Selected passage Block Start

Well that was fast!

I made the change to my local copy (deleting one character seemed simpler
than checking out from SVN) and tried it out.  Works like a charm!

Thanks, Christian!


Ken



On Thu, Jun 26, 2014 at 3:07 PM, Christian Grothoff <[email protected]>
wrote:

> Found it, very simple off-by-one (character, not index):
>
> grothoff@spec:~/svn/libmicrohttpd/src/microhttpd$ svn diff
> Index: daemon.c
> ===================================================================
> --- daemon.c    (revision 33841)
> +++ daemon.c    (working copy)
> @@ -3996,7 +3996,7 @@
>    if ( (0 != (daemon->options & MHD_USE_THREAD_PER_CONNECTION)) &&
>         (MHD_YES != MHD_mutex_lock_ (&daemon->cleanup_connection_mutex)) )
>      MHD_PANIC ("Failed to acquire cleanup mutex\n");
> -  for (pos = daemon->connections_head; NULL != pos; pos = pos->nextX)
> +  for (pos = daemon->connections_head; NULL != pos; pos = pos->next)

Selected passage Block End
Supplied information Block Start

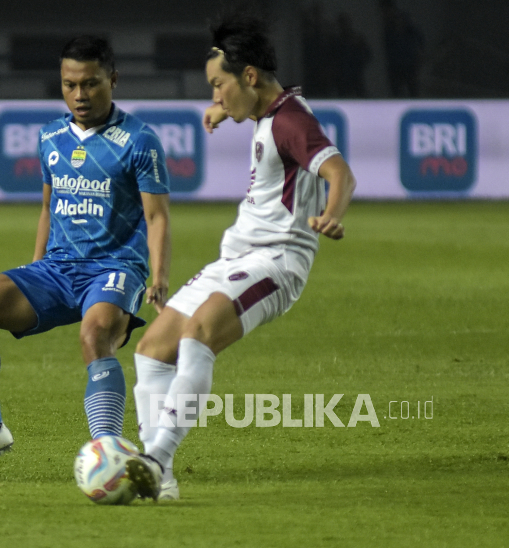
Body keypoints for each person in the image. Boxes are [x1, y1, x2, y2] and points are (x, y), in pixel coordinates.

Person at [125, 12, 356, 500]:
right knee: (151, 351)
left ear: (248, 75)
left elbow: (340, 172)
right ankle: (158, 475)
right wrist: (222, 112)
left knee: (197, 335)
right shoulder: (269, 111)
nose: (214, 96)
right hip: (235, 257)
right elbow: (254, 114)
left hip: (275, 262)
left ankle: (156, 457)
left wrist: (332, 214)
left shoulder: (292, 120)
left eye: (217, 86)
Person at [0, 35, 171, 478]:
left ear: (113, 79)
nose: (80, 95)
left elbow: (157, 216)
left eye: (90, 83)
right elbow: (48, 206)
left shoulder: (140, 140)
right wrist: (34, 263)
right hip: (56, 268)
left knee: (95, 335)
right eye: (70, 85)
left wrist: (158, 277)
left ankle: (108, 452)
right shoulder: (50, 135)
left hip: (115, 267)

Supplied information Block End
Supplied information Block Start

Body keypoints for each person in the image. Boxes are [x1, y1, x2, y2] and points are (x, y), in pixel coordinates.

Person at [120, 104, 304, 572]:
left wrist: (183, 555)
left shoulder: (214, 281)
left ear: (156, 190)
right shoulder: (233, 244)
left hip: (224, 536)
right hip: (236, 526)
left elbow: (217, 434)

Supplied information Block End

* Task requirements:
1) Reproduce the part of the email reply about the libmicrohttpd fix starting at "I made the change" and ending at "Thanks, Christian!".
2) From the email reply about the libmicrohttpd fix, translate this sentence into Spanish: "I made the change to my local copy (deleting one character seemed simpler than checking out from SVN) and tried it out."
3) Carry on the email reply about the libmicrohttpd fix from its last line.

* Expected results:
1)
I made the change to my local copy (deleting one character seemed simpler
than checking out from SVN) and tried it out.  Works like a charm!

Thanks, Christian!

2) Hice el cambio en mi copia local (borrar un carácter parecía más sencillo que hacer un checkout desde SVN) y lo probé.

3)
>      shutdown (pos->socket_fd,
>               (pos->read_closed == MHD_YES) ? SHUT_WR : SHUT_RDWR);
>    if ( (0 != (daemon->options & MHD_USE_THREAD_PER_CONNECTION)) &&
>
>
> 'nextX' is the linked list with connections waiting on timeout,
> 'next' is the linked list with all connections; by going for 'nextX'
> we fail to call shutdown on 'some' FDs, and thus the threads may
> not terminate unless the client terminates them.  In your case, the
> browser keeps the connections open for 120s.
>
> Fixed in SVN 33874.
>
> Thanks for reporting & the testcase!
>
> -Christian
>
> On 06/26/2014 07:22 PM, Kenneth Mastro wrote:
> > Hi Christian et all,
> >
> > It took me a few weeks to get back to this, but I managed to write up a
> > test case today to demonstrate this 'delayed shutdown' problem.  I sent
> > Christian a PM with the test case rather then sending the entire list a
> > tar.gz file (if it would even let me).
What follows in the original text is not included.